Dressed in black from head to toe,
Two guitars across our backs,
We would walk the city roads,
Seeking someone who would listen to the music,
That we were writing down at home.

[Chorus:]
They can’t take it from me, if they tried,
I lived through those early days,
So many times I had to change the pain to laughter,
Just to keep from getting crazed.

Hair slicked back with vaseline,
Like the pictures on the wall of the local record shop,
Hearing noises we where destined to remember,
We willed the thrill to never stop.

Now, of course there is more. So far McCartney has simply set the stage and made his thesis clear. “We willed the thrill to never stop” may be one of the most profound lyrics in the song, as that is of course, the challenge in life. Keeping the thrill alive is an immense challenge to those of us who want to maintain our energy… and Sir Paul has certainly proven through this high energy album that the thrill has never stopped for him, even if it has stopped for most of his fans and colleagues.

Then comes the next verse, and a blessing that has made me cry each time I have heard this song.

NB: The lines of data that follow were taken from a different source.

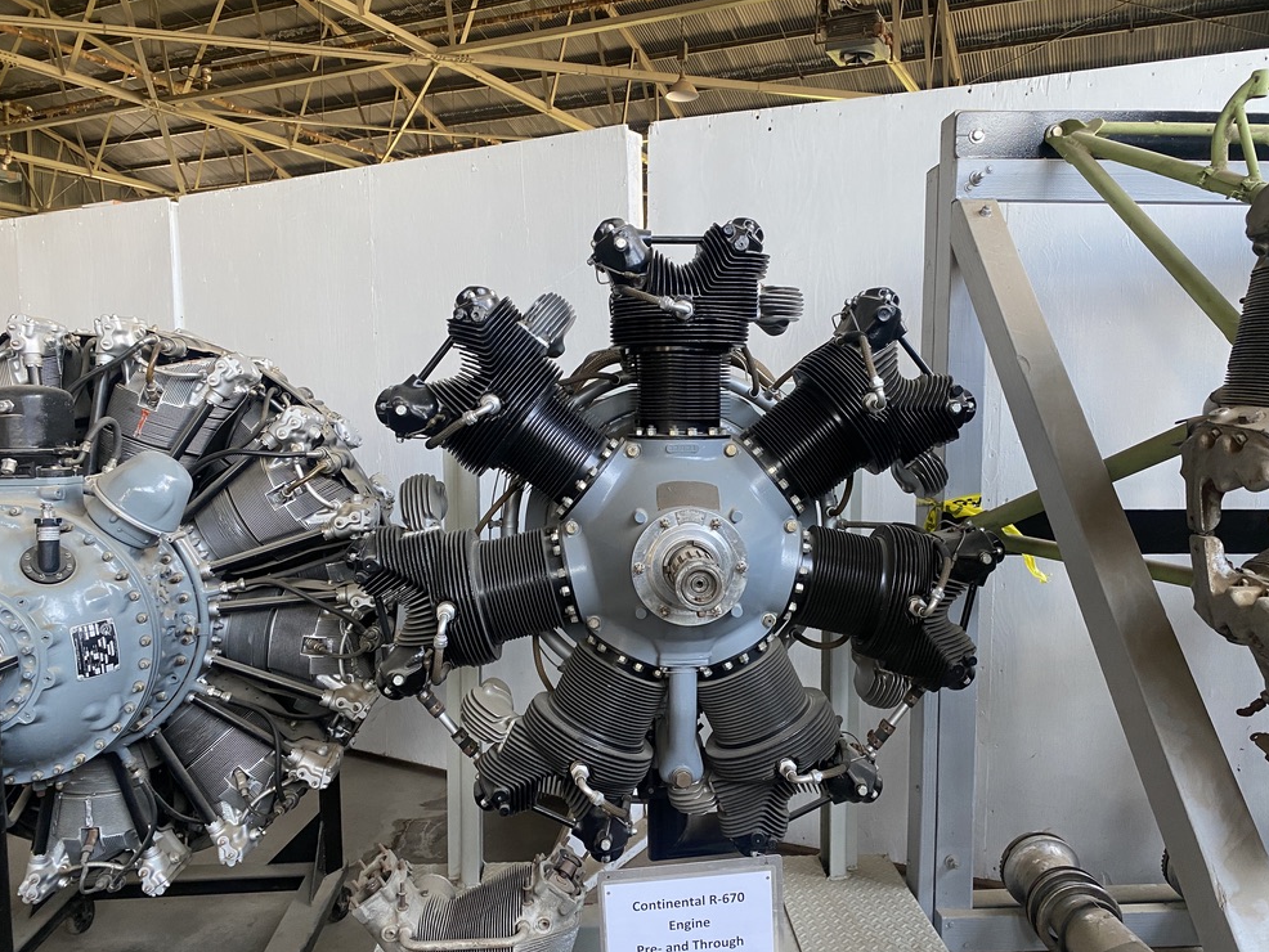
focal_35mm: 27
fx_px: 990
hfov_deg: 65.3
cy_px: 490
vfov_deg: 51.4
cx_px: 656
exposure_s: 1/60
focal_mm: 4.25
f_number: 1.8
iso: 160
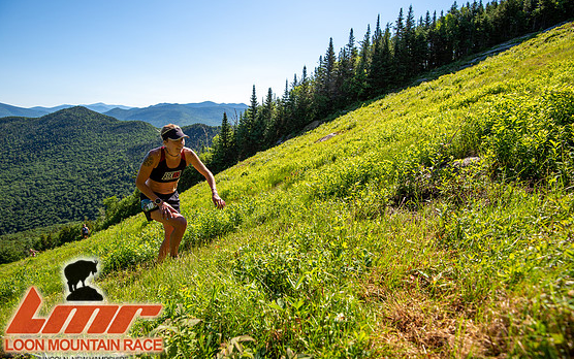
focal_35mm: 17
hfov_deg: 94.3
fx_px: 266
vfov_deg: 68.1
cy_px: 177
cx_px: 287
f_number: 5
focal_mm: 16
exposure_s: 1/500
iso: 100
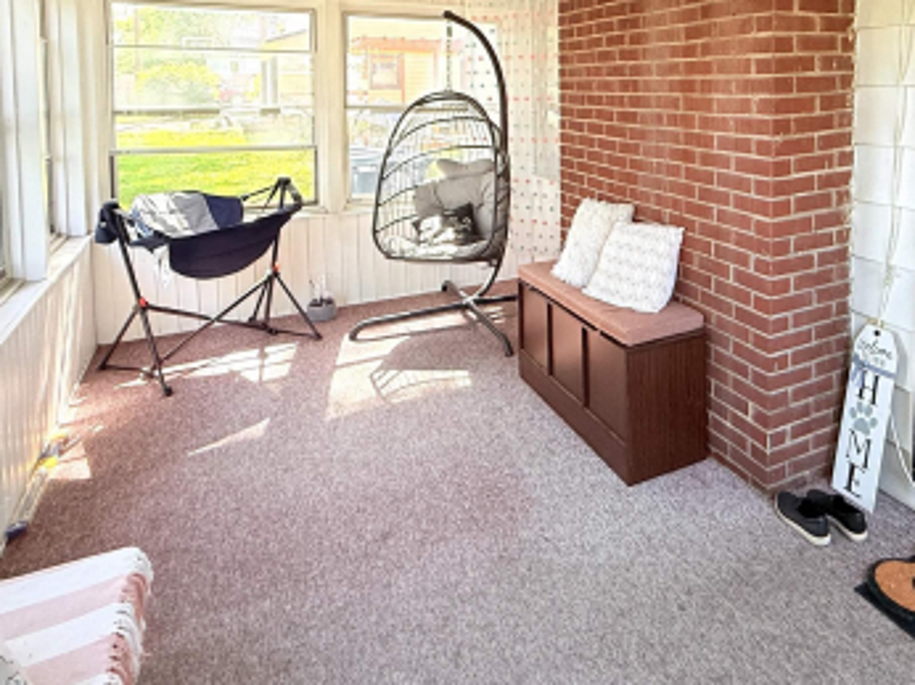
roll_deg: -0.4
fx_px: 713
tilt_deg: -2.9
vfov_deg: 48.1
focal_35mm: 27
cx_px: 641
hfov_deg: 63.0
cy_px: 127
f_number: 2.2
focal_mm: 2.22
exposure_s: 1/99
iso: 160
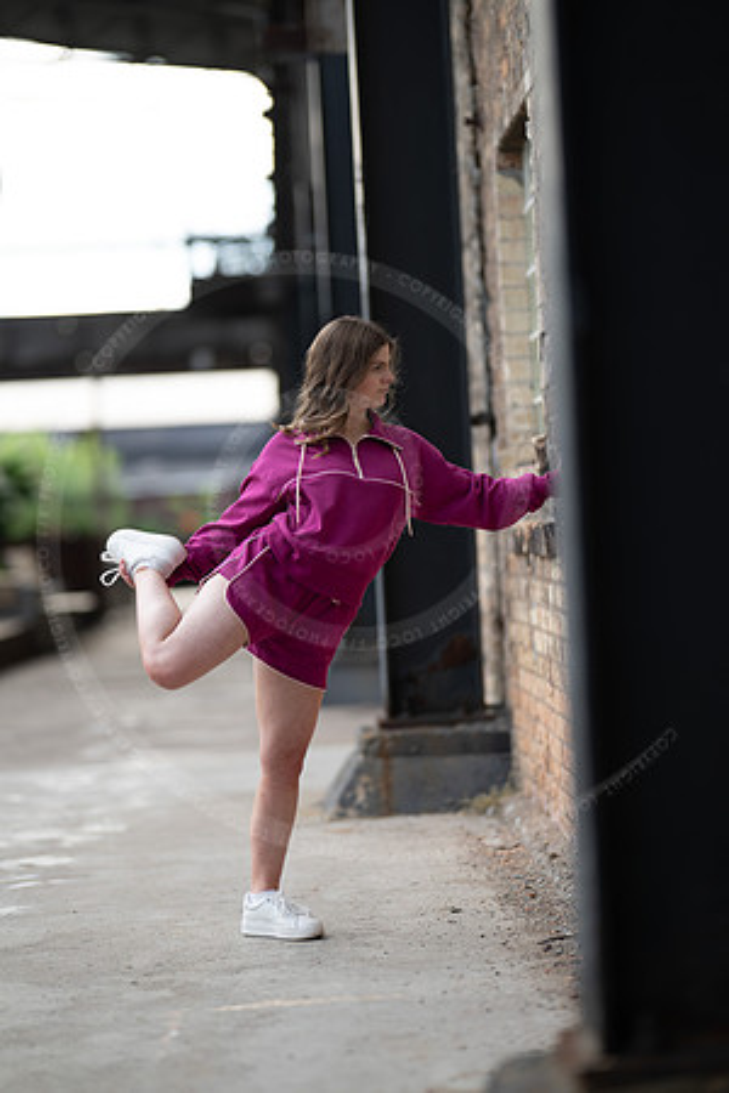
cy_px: 546
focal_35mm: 85
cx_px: 364
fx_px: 2582
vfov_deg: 23.9
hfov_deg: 16.1
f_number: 1.2
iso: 125
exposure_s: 1/1000
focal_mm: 85
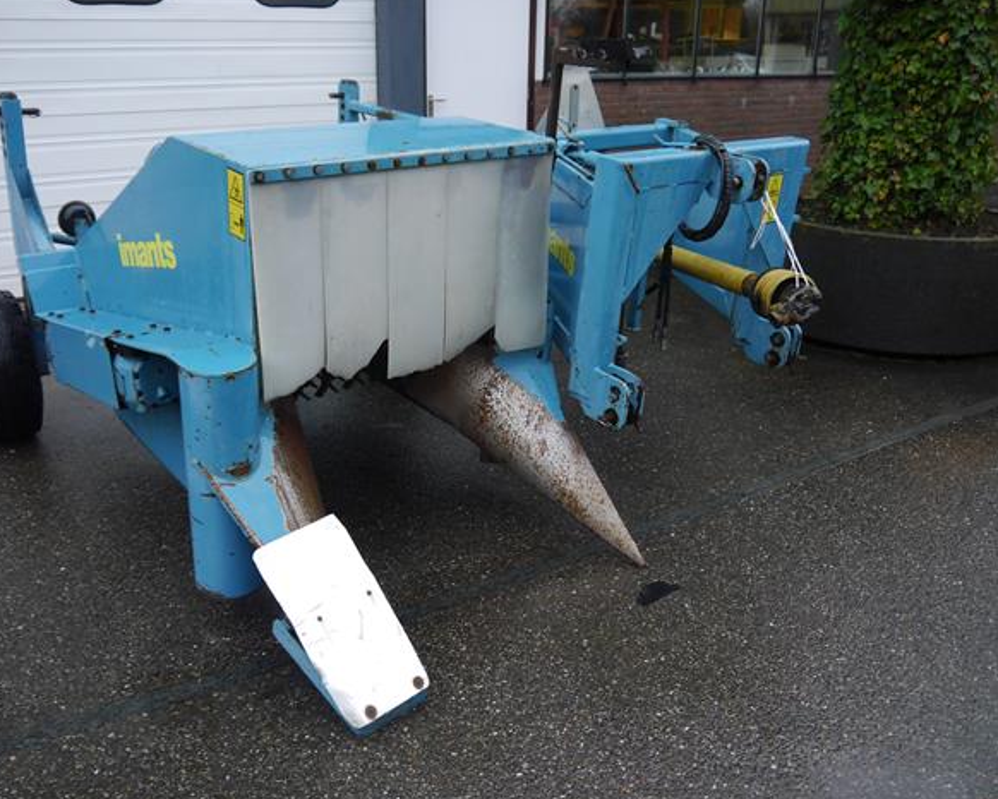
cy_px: 393
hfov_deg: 58.7
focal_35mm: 30
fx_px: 886
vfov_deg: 48.5
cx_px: 454
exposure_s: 1/60
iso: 500
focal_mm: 14
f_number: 3.5
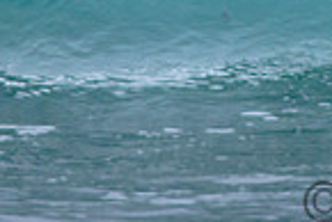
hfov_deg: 0.9
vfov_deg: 0.6
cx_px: 465
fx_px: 20272
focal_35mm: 2196
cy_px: -229
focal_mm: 400
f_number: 5.6
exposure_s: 1/2000
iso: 720
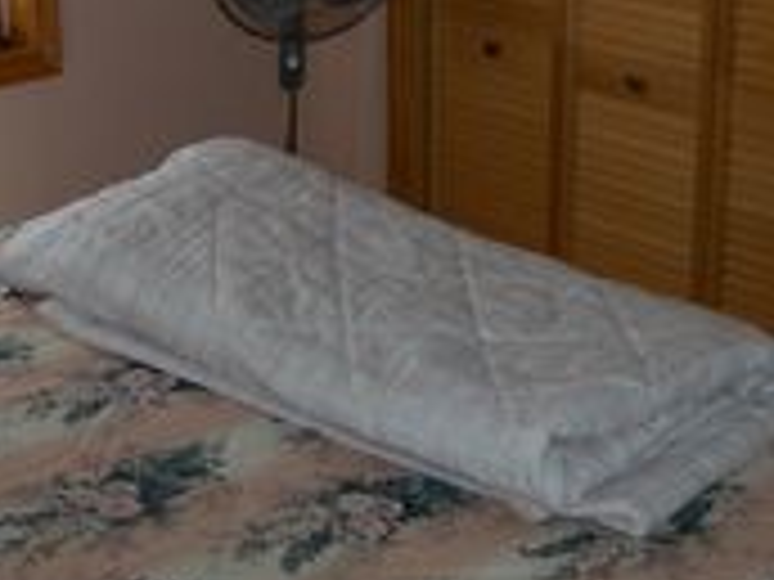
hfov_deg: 25.9
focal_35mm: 75
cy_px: 0
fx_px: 1677
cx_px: 315
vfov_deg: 19.1
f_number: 2.8
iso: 146
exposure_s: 1/60
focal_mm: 7.5
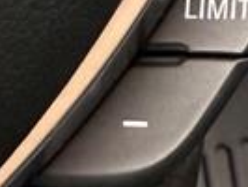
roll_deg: -2.8
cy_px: -381
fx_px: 1327
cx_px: 550
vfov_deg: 7.1
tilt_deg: -31.0
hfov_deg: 9.7
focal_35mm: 185
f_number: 2.2
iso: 250
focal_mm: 2.22
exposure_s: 1/121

The blessing is not merely moving, but revealing… McCartney is wishing upon the world the true blessings of his spiritual wealth. More specifically, this song is touching as he is talking to “US,” other musicians and artists, by so beautifully wishing us that our inspiration may last.

May sweet memories of friends from the past,
Always comes to you, when you look for them,
And your inspiration, long may it last,
May it come to you, time and time again.

But that is not all… he follows that with a statement so achingly personal that the tears kept coming from me, and a statement that lays to rest all the silly contortions Lennon Cultists go through to maintain the absurd purity of their myopic view.

Now everybody seems to have there own opinion,
Who did this and who did that,
But as for me I don’t see how they can remember,
When they weren’t where it was at.

Case closed, I would like to add. How could all these writers and fans really know? Of course they don’t, didn’t, and won’t.

[Chorus:]
They can’t take it from me, if they tried,
I lived through those early days,
So many times I had to change the pain to laughter,
Just to keep from getting crazed.

I lived through those early days
I lived through those early days

Hearing an artist with the staggering dignity and magnificence of McCartney address this persistent source of pain with such openness is truly a gift we all should cherish. Songs from “New” are not to be judged, criticized, or picked apart by fans (or worse… sludge and grudge critics), they are not to be dismissed or shrugged off, no, these songs are to be approached with respect and gratitude, and the knowledge that if you don’t get it… it may well be because McCartney is firing these songs (just as he always has) way over your heads. This album is to be listened to on McCartney’s terms, not on yours, ours, or the terms dictated by critics. At 71, he still matters, is nowhere near through, and remains as relevant as ever… if only you have the ears and minds to hear it for what it is… wisdom from on high.